TEMPO.CO, Jakarta - Dugaan perundungan atau bullying oleh siswa SMA Binus Serpong, salah satu sekolah internasional di BSD, Tangerang, sedang menjadi perbincangan hangat. Diawali dari cuitan di media sosial X, kasus itu semakin disoroti karena melibatkan anak sulung artis VR, yang berinisial FLR.
Bila didalami, bullying termasuk perilaku agresif yang disengaja untuk menindas, merendahkan, serta mendominasi orang lain secara fisik dan mental. Perundungan terjadi di mana saja, mulai dari media sosual (cyberbullying), kantor, bahkan ruang publik. Namun, bullying di sekolah sangat urgen dicegah karena melibatkan remaja yang pikirannya belum matang.
Bagaimana sebenarnya ancaman bullying terhadap kejiwaan remaja?
Penelitian terbaru dari Universitas Tokyo mengungkapkan keterkaitan yang erat antara bullying dengan gejala awal kerusakan mental. Anak-anak yang ditindas oleh teman sebayanya berisiko terkena psikosis, semacam gangguan jiwa, salah satunya karena penurunan kinerja neurotransmitter di wilayah otak yang menentukan emosi.
Perlu diketahui, neurotransmitter memegang peran vital dalam transmisi impuls saraf dari otak. Keseimbangan senyawa itu sering menjadi perhatian utama dalam penanganan gangguan mental. Dilansir dari Earth.com, 5 Februari 2024, dalam kasus psikosis, penderita akan semakin sering berkhayal, perkataan dan perilakunya tidak sinkron, bahkan akan lebih sering mengalami delusi dan halusinasi. Gejala ini juga identik dengan penyakit kejiwaan yang akut seperti skizofrenia.
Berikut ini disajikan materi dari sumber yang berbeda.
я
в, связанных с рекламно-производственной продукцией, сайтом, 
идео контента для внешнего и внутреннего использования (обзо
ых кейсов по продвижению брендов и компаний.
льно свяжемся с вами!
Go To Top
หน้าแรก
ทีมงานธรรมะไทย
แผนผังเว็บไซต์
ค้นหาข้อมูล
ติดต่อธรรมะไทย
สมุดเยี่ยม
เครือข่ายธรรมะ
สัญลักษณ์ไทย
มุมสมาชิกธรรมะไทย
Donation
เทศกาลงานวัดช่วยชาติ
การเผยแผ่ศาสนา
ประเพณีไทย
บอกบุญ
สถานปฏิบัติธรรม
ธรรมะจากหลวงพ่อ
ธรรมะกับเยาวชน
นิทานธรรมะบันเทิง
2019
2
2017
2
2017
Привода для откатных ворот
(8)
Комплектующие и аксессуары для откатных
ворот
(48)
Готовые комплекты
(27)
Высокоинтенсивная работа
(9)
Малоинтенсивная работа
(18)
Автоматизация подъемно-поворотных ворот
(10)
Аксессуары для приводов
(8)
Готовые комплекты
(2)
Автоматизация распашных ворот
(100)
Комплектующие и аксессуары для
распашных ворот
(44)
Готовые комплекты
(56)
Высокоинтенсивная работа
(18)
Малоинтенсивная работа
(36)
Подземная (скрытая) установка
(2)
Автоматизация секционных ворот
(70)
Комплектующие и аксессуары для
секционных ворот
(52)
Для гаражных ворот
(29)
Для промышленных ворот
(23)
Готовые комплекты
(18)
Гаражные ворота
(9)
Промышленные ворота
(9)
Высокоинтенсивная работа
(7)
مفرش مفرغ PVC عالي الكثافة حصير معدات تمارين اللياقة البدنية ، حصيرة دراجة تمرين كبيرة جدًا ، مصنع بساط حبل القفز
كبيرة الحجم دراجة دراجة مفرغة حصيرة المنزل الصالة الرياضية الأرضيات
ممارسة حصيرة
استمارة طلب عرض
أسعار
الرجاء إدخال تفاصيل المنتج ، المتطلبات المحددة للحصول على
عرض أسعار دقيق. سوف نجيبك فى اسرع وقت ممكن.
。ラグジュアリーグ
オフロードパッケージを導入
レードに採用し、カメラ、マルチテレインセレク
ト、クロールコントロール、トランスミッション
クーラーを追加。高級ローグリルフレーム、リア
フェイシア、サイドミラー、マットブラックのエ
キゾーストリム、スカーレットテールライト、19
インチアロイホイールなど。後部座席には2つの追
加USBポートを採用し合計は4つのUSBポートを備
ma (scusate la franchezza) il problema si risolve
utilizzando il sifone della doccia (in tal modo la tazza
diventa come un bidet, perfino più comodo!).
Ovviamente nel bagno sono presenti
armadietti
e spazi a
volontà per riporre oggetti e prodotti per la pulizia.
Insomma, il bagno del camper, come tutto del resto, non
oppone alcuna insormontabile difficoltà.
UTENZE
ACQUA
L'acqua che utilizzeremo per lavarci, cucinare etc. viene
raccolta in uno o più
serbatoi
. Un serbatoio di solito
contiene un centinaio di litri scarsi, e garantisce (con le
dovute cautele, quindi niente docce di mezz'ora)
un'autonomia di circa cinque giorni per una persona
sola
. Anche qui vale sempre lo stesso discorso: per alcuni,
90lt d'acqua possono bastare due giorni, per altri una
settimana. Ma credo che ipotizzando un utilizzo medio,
Hasil studi dari Negeri Sakura mencatat bahwa penderita psikosis awal juga menunjukkan penurunan kadar glutamat, salah satu jenis neurotransmitter. Glutamat banyak ditemukan di anterior cingulate cortex (ACC), bagian otak yang menentukan beberapa fungsi, mulai dari pembelajaran, memori, serta pengaturan suasana hati.
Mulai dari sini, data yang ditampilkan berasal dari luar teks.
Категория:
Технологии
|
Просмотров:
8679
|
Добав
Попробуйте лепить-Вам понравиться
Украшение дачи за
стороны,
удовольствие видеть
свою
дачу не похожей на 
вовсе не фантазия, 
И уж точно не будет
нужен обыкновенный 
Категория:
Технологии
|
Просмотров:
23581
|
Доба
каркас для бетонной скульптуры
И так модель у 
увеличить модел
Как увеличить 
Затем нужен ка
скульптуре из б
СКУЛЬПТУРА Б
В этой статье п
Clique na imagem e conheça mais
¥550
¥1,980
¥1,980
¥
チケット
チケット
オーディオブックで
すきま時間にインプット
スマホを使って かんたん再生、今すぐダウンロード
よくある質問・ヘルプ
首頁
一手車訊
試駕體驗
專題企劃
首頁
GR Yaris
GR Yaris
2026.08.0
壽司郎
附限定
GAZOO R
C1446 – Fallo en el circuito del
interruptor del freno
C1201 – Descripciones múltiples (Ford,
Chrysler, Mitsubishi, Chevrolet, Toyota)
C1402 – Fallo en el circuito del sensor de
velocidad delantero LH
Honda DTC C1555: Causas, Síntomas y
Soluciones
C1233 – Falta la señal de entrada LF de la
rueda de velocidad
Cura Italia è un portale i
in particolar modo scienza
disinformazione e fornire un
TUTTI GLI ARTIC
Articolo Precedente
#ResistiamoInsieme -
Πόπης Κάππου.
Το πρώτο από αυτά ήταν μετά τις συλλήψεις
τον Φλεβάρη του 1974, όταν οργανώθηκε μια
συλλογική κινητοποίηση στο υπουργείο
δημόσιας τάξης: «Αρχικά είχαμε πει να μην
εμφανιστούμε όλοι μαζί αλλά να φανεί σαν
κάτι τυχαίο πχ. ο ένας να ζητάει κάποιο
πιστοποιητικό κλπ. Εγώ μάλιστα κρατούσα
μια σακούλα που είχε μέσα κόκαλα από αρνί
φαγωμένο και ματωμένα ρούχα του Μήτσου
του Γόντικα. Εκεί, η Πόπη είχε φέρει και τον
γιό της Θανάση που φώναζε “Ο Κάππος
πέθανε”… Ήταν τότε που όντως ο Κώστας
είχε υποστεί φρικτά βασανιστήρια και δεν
ACC sangat penting untuk mengelola emosi, mengambil keputusan, dan kontrol kognitif atau aktivitas mental. Perubahan kadar glutamat itu sering dikaitkan dengan beragam kelainan psikis. Namun, hubungannya dengan risiko gangguan mental maupun dampak perundungan remaja sebenarnya belum begitu jelas sampai saat ini.
Untuk mengeksplorasi kaitan tersebut, para peneliti menggunakan spektroskopi resonansi magnetik (MRS) untuk mengukur kadar glutamat ACC remaja di Jepang. Mereka memantau perubahan glutamat dari waktu ke waktu, lalu dihubungkan dengan ada tidaknya perundungan. Tujuannya untuk melihat hubungan senyawa kimia otak dengan dampak psikologis dari penindasan.
Para peneliti memakai kuisioner untuk menemukan remaja korban bullying dan memakai pengukuran psikiatris untuk mengevaluasi pengalaman tersebut. Surveinya terfokus pada frekuensi, sifat, dan dampak kesehatan mental yang ditimbulkan agresi fisik atau verbal.
Hasilnya, bullying remaja berpengaruh terhadap gejala-gejala klinis yang berhubungan dengan kejiwaan. Meski masih harus diperiksa secara menyeluruh, gejala itu mencakup halusinasi dan paranoid atau kelainan pemikiran atau perilaku, sehingga berdampak pada kehidupan si individu.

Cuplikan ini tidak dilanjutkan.